09/06/2026
Nelle nostre mani (Festa del Corpus Domini)
Solo il sacerdote poteva toccare l’ostia consacrata: il fedele la riceveva direttamente sulla lingua, non poteva né toccarla né masticarla. Il pane spezzato da Gesù per i suoi discepoli ha perso nei secoli la sua “fisicità” per farsi particola leggera e diafana, quasi un simbolo (come ancora la considerano alcuni) ed invece è realtà di ciò che accade durante la messa: alla consacrazione l’aspetto non cambia, cambia la sostanza che si fa corpo e sangue di Gesù, come hanno confermato le visioni dei santi ed il miracolo di Bolsena, quando dall’ostia spezzata è sgorgato abbondante sangue (anno 1263).
Gesù viene tra noi, accetta di affidarsi a noi, di mettersi nelle nostre mani e noi lo prendiamo, lo mangiamo … Dovremmo ogni volta riflettere profondamente e contemplare questo mistero nel quale siamo personalmente coinvolti: Gesù in noi, cibo del corpo e dell’anima, sostegno e conforto, sprone verso una dimensione spirituale più sicura, rinnovata.
La festa del Corpus Domini è la festa dell’Eucarestia, ma è anche la festa di Gesù in noi, di quanti cercano di capire il suo grande amore e di ricambiarlo seguendo la sua Parola.
Leggiamo da un commento proposto da Padre Cristiano per la Festa del Corpus Domini
Dio è pane che viene consumato dalle infinite forme di fame dell’essere creato.
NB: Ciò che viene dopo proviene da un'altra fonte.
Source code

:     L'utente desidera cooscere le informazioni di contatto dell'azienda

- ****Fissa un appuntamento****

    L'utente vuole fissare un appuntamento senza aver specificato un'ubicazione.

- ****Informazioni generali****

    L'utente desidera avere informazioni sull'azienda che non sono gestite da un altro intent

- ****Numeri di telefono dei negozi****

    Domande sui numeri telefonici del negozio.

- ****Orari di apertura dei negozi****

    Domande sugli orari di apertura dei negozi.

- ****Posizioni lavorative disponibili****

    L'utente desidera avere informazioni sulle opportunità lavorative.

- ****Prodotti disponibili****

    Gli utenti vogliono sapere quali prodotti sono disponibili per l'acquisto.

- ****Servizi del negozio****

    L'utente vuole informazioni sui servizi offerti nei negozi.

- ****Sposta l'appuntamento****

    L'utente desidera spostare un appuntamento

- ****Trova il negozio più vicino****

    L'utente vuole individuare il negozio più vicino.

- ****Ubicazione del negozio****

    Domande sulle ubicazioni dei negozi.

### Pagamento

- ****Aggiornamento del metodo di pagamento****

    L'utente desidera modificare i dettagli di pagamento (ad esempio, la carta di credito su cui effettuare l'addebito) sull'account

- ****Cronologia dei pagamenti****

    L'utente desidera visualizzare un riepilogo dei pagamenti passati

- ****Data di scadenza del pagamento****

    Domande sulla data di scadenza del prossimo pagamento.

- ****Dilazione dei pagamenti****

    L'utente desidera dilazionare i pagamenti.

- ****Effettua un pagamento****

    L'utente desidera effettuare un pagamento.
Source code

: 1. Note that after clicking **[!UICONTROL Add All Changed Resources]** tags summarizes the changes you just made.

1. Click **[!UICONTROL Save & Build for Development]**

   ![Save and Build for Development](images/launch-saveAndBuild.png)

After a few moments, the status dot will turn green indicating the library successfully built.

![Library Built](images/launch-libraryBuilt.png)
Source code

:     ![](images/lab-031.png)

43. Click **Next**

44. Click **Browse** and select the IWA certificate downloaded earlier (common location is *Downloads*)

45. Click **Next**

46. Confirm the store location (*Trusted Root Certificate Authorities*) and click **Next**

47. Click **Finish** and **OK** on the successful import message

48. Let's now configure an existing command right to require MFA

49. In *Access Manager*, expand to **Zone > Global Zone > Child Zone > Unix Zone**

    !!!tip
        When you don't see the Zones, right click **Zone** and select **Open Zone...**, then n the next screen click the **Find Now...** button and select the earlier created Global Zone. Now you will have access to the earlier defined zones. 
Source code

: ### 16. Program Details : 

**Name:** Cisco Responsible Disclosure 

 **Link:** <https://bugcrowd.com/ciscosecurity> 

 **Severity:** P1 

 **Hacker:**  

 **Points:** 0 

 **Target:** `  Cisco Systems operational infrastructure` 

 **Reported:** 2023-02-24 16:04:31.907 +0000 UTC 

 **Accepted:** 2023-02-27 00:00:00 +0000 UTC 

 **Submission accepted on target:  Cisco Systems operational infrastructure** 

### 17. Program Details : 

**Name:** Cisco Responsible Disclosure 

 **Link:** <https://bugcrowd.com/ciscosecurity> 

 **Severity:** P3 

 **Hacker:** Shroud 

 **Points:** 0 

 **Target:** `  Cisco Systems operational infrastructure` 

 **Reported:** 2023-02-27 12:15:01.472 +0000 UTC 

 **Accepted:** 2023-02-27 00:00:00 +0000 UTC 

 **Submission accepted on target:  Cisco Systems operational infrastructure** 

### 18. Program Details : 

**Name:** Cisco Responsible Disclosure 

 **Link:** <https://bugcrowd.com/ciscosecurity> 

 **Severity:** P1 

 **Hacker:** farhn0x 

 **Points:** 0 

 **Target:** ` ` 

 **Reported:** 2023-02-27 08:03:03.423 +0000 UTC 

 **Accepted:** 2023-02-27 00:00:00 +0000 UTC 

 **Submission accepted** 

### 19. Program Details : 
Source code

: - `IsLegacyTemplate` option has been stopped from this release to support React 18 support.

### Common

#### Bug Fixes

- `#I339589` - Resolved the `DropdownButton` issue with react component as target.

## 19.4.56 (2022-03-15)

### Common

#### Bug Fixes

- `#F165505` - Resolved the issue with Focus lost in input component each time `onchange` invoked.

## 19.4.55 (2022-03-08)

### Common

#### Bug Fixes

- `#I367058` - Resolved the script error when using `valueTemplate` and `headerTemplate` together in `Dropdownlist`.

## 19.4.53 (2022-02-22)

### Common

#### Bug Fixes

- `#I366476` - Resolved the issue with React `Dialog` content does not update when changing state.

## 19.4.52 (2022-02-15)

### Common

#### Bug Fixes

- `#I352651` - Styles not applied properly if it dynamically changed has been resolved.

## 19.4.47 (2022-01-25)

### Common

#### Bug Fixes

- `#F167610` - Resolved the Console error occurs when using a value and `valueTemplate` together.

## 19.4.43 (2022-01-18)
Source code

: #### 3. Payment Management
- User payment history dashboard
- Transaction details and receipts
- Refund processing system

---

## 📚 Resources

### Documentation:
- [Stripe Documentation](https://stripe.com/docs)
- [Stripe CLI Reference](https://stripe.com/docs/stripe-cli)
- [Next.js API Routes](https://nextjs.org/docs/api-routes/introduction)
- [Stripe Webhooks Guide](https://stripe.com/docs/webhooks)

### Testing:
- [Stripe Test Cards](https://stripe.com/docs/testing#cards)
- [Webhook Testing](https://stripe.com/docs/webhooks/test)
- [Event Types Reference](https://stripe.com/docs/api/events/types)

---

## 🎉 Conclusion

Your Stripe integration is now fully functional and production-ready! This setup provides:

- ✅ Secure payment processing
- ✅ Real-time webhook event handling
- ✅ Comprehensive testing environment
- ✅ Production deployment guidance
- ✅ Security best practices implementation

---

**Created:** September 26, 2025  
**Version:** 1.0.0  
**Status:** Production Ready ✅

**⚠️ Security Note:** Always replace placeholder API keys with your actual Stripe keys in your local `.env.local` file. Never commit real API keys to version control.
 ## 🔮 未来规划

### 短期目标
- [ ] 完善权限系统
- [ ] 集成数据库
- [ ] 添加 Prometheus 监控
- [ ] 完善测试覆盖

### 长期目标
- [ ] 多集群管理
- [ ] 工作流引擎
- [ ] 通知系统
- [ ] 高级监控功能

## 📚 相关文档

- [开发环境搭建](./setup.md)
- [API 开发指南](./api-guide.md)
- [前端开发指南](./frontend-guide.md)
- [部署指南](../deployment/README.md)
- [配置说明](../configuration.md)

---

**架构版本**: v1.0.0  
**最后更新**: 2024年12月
Dio è vino che viene bevuto, perché ogni anelito verso la gioia ed il canto trovi il suo compimento.
Il Padre si consuma nel Figlio, perché diventi Parola che crea e redime. Il Padre ed il Figlio si consumano nello Spirito Santo, perché diventi il soffio vivo che rianima ogni espressione dell’essere creato. Consumazione è immersione nella triplice onda dell’unica luce e ci è offerta liberamente, ma richiede di porre a rischio tutto.
La Chiesa è chiamata a rivivere con semplicità e radicalismo il significato del Pane e del Vino oltre le forme di pane che il mondo offre. L’Eucarestia è lì a ricordarci che Dio si affida a noi, alle nostre mani. Gesù ci ha abituati a questa inversione di parti quando si identifica con il bisognoso che fatica a vivere e attende aiuto. E’ un Dio che attende il pane, il vestito, una visita, la liberazione, lo sguardo, l’acqua … L’Eucarestia proclama questa follia di Dio, Dio nelle mani dell’uomo.
La comunità che nasce dall’Eucarestia è costituita dall’insieme dei “donanti”, dei “capaci di dono” perché essi stessi “destinatari di dono”, in un circuito di donazione che ha la sua origine dall’alto, da Dio; è formata da “coloro che amano” (“Amatevi gli uni gli altri”, dice Gesù in Giovanni 13, 34) in quanto essi stessi “amati” (“come Io ho amato voi”, Gv 13, 34).
I Padri hanno contemplato a fondo questa duplice forma del Pane divino, Parola ed Eucarestia, ed arrivano a chiedere al Padre “tre Pani”:
il pane del corpo per il sostentamento - giorno per giorno - della vita alla divina presenza;
il pane della Parola per conoscere - giorno per giorno - le realtà divine del Regno che si devono conseguire per l’eternità;
il pane dell’Eucarestia per giungere - giorno per giorno -, nel tempo della nostra storia, alla santità del Regno.